**SELECTED EXTRACT:**
Your browser doesn't support javascript.
loading
Diagnostic Value of Hounsfield Units for Osteoporotic Thoracolumbar Vertebral Non-Compression Fractures in Elderly Patients with Low-Energy Injuries.
Yu, Jiangming; Xiao, Zhengguang; Yu, Ronghua; Liu, Xiaoming; Chen, Haojie.
Afiliação
  • Yu J; Department of Orthopedics, Tongren Hospital, Shanghai Jiao Tong University School of Medicine, Shanghai, People's Republic of China.
  • Xiao Z; Department of Radiology, Tongren Hospital, Shanghai Jiao Tong University School of Medicine, Shanghai, People's Republic of China.
  • Yu R; Department of Orthopedics, Tongren Hospital, Shanghai Jiao Tong University School of Medicine, Shanghai, People's Republic of China.
  • Liu X; Department of Orthopedics, Tongren Hospital, Shanghai Jiao Tong University School of Medicine, Shanghai, People's Republic of China.
  • Chen H; Department of Orthopedics, Tongren Hospital, Shanghai Jiao Tong University School of Medicine, Shanghai, People's Republic of China.
Int J Gen Med ; 17: 3221-3229, 2024.

**Saved data entries:**
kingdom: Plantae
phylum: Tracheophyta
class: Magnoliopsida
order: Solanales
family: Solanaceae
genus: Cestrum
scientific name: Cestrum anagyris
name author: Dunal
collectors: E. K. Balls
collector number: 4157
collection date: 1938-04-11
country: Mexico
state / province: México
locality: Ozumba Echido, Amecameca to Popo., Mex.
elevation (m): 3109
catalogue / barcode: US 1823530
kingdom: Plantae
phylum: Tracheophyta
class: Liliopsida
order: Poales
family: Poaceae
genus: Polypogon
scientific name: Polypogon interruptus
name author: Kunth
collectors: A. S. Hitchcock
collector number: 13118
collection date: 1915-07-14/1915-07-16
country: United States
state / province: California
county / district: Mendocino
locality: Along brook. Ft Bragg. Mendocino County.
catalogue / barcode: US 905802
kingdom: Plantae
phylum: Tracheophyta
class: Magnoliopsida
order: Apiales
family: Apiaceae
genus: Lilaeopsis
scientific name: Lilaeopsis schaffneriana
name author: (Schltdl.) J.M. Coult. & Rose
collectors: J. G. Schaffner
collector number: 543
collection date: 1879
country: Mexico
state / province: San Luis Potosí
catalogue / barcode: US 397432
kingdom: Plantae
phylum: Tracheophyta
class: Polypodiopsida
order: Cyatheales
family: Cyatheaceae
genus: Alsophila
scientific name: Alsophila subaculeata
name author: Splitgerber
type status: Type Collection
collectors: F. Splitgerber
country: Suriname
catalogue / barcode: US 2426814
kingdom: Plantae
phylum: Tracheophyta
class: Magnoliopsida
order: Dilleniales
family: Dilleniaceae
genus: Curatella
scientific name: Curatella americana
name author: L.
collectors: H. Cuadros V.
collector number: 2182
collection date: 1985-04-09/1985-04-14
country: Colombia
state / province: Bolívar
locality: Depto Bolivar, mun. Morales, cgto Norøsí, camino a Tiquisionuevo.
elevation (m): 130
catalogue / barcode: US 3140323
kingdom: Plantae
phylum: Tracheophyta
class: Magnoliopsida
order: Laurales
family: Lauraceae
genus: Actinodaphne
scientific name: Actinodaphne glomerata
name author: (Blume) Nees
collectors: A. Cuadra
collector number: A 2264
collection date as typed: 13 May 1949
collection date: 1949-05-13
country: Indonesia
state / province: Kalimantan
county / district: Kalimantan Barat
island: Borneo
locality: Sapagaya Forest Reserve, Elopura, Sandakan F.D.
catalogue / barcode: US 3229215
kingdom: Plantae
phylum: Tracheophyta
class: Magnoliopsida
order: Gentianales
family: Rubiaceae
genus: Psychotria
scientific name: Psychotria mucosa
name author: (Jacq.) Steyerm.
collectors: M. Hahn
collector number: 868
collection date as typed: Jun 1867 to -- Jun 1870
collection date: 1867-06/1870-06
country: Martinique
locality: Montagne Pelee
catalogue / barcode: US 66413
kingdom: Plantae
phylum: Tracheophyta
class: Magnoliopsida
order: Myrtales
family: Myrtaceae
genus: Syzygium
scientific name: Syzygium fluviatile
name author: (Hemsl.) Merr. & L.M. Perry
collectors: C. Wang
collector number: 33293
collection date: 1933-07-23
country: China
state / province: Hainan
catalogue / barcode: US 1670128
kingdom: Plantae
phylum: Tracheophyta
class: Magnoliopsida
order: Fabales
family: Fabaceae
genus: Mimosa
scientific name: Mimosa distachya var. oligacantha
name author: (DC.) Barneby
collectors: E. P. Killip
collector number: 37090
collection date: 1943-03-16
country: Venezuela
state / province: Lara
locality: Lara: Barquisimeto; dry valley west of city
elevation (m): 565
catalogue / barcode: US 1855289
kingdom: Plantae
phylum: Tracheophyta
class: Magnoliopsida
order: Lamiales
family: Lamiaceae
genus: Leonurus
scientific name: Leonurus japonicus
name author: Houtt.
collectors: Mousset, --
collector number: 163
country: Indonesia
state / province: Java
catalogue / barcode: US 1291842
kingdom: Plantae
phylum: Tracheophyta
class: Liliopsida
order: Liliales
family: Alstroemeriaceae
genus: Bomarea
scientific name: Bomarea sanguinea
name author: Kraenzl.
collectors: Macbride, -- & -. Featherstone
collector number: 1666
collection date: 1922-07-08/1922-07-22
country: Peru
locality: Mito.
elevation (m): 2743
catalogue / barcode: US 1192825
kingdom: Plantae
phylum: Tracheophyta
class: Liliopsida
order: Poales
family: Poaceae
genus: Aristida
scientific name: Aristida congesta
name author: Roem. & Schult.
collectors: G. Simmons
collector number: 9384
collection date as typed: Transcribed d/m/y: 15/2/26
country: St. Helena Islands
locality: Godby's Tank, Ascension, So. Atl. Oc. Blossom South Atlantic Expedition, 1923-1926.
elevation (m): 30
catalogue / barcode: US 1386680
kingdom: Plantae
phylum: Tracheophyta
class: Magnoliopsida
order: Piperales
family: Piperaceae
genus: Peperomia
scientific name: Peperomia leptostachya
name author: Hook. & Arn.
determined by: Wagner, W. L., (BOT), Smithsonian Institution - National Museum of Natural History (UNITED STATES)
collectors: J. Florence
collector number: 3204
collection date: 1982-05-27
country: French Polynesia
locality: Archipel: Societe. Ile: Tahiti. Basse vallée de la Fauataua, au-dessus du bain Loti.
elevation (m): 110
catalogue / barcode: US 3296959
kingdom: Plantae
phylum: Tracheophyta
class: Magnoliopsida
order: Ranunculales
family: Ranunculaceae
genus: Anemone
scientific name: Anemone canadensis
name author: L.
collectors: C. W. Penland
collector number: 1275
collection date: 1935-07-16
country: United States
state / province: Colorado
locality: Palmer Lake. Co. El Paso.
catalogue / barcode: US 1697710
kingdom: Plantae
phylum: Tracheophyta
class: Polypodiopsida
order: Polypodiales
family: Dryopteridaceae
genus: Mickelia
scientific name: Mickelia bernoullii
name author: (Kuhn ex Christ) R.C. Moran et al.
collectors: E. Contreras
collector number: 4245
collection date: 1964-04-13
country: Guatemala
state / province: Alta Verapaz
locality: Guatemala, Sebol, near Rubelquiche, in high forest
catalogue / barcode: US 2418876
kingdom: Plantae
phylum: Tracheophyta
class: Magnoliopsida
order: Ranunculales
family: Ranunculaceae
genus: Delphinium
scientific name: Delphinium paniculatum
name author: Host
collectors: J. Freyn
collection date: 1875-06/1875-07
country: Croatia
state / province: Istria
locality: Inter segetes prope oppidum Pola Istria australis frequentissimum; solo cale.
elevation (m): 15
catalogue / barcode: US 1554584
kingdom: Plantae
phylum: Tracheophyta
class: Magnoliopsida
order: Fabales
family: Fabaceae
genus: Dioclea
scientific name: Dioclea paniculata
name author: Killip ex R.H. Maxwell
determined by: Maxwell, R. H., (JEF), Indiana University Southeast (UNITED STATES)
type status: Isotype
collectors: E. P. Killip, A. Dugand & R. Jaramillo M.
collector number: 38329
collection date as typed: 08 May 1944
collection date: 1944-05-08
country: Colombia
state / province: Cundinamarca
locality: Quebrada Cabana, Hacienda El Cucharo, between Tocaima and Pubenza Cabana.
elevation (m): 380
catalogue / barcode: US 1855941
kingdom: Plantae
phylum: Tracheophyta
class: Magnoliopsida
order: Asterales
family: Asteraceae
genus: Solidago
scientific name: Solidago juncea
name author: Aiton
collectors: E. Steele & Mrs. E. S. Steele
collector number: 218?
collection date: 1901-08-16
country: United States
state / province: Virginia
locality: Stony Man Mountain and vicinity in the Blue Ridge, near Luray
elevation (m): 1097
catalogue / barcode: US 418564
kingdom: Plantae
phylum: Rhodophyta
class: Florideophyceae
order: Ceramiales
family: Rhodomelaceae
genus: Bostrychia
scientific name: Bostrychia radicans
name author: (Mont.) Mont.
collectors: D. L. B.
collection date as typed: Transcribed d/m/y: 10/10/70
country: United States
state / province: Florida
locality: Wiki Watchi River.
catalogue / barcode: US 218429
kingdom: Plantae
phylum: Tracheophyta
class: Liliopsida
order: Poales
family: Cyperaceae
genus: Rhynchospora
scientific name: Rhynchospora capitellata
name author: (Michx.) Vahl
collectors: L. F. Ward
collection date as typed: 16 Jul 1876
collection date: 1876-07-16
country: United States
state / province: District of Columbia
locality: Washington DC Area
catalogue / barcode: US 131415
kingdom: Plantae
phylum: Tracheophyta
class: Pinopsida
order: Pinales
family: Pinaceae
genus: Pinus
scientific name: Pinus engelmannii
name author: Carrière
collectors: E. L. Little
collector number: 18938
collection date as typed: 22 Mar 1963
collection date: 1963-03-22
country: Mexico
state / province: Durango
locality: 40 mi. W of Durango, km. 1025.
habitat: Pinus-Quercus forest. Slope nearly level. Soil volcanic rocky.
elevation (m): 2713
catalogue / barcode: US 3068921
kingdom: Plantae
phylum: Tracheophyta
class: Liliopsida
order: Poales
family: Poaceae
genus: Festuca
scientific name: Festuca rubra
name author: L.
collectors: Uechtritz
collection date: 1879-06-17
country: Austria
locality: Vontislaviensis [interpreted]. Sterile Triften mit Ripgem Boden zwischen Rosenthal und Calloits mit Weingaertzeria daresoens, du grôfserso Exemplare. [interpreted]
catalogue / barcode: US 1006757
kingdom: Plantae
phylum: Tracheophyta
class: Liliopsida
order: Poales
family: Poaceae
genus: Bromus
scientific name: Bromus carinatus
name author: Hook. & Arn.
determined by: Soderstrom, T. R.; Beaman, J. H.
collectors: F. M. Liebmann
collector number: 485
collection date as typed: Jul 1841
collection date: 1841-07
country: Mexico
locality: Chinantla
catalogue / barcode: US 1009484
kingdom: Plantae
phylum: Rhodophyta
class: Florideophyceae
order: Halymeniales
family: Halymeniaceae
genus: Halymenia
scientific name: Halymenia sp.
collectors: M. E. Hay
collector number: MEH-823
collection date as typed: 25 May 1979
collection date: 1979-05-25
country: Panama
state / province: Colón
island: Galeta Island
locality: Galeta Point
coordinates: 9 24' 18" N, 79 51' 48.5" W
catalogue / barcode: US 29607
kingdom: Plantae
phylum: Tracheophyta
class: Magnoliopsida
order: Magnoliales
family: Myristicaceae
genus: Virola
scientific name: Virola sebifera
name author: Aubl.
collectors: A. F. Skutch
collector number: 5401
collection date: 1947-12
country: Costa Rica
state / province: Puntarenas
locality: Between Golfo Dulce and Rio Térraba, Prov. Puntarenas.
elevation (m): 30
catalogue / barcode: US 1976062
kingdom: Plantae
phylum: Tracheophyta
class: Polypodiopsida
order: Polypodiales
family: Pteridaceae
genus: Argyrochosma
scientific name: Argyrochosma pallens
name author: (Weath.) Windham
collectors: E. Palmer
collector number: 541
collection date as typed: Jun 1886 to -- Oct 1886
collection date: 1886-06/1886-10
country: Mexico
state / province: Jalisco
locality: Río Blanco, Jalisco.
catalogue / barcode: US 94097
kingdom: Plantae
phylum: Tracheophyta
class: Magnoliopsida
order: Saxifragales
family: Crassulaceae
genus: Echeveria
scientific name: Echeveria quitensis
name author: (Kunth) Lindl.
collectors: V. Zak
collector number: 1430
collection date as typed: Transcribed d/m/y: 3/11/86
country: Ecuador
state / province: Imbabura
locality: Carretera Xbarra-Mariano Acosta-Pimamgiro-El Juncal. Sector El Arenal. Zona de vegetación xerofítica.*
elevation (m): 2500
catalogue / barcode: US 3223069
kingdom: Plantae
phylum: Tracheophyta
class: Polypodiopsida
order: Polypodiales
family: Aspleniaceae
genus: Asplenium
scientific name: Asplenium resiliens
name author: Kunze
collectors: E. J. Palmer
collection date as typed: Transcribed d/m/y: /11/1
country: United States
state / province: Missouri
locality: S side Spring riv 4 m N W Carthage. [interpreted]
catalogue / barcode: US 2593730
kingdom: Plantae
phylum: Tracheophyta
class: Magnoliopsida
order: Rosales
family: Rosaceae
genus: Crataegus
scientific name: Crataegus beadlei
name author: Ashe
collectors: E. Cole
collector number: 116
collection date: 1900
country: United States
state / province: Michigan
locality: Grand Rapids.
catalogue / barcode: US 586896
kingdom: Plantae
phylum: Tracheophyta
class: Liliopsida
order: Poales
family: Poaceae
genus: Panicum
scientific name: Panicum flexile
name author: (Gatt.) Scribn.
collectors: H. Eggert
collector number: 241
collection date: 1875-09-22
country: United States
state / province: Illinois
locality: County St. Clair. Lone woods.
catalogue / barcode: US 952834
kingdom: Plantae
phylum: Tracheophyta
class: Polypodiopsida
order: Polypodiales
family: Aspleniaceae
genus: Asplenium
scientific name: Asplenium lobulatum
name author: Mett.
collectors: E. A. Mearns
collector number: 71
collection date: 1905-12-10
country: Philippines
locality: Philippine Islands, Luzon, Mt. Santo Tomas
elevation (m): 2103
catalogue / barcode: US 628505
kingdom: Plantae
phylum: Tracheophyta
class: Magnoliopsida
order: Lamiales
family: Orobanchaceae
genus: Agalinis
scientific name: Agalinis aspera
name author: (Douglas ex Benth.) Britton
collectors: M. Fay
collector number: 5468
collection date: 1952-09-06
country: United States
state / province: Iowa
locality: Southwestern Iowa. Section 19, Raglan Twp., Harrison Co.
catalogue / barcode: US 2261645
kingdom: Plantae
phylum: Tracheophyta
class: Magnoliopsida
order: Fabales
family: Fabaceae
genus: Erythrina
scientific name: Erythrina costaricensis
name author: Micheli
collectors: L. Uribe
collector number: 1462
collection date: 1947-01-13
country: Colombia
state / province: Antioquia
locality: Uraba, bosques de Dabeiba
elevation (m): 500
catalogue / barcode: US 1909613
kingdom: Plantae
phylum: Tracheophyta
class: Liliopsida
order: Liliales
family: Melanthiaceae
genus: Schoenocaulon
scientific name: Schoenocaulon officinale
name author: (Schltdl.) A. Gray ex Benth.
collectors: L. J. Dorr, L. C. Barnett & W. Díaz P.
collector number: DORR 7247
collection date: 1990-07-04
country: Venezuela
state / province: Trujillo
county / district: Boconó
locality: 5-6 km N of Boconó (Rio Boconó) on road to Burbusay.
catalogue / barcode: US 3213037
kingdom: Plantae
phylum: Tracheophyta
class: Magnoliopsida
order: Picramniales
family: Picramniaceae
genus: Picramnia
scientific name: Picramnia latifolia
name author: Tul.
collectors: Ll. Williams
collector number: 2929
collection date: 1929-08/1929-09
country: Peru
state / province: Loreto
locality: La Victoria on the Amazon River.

**TASK DETAILS:**
Write the next part of the page on Hounsfield units in osteoporotic vertebral fractures, picking up right after its journal citation. None of these lines are needed here.

**ANSWER BOX:**
Article em En | MEDLINE | ID: mdl-39070224
ABSTRACT

Background:

Thoracolumbar vertebral fractures are common pathological fractures caused by osteoporosis in the elderly. These fractures are challenging to detect. This study aimed to evaluate the diagnostic value of Hounsfield units for osteoporotic thoracolumbar vertebral non-compression fractures in elderly patients with low-energy fractures.

Methods:

The retrospective case-control study included elderly patients diagnosed with osteoporotic thoracolumbar vertebral fractures and non-fractured patients who underwent computed tomography examinations for lumbar vertebra issues during July 2017 and June 2020.

Results:

This study included 216 patients with fractures (38 males and 178 females; average age 77.28±8.68 years) and 124 patients without fractures (21 males and 103 females; average age 75.35±9.57 years). The difference in Hounsfield units of the target (intermediate) vertebral body significantly differed between the two groups (54.74 ± 21.84 vs 5.86 ± 5.14; p<0.001). The ratios of Hounsfield units were also significantly different between the two groups (1.38 ± 1.60 vs 0.13 ± 0.23; p<0.001). The cut-off value for the difference in Hounsfield units to detect osteoporotic spine fractures was 25.35, with high sensitivity (98.5%), specificity (99.9%), and the area under the curve (AUC) (0.999, 95% CI 0.999-1). The cut-off value for the odds ratio of Hounsfield units was 0.260, with high sensitivity (99.1%), specificity (92.7%), and AUC (0.970, 95% CI 0.949-0.992).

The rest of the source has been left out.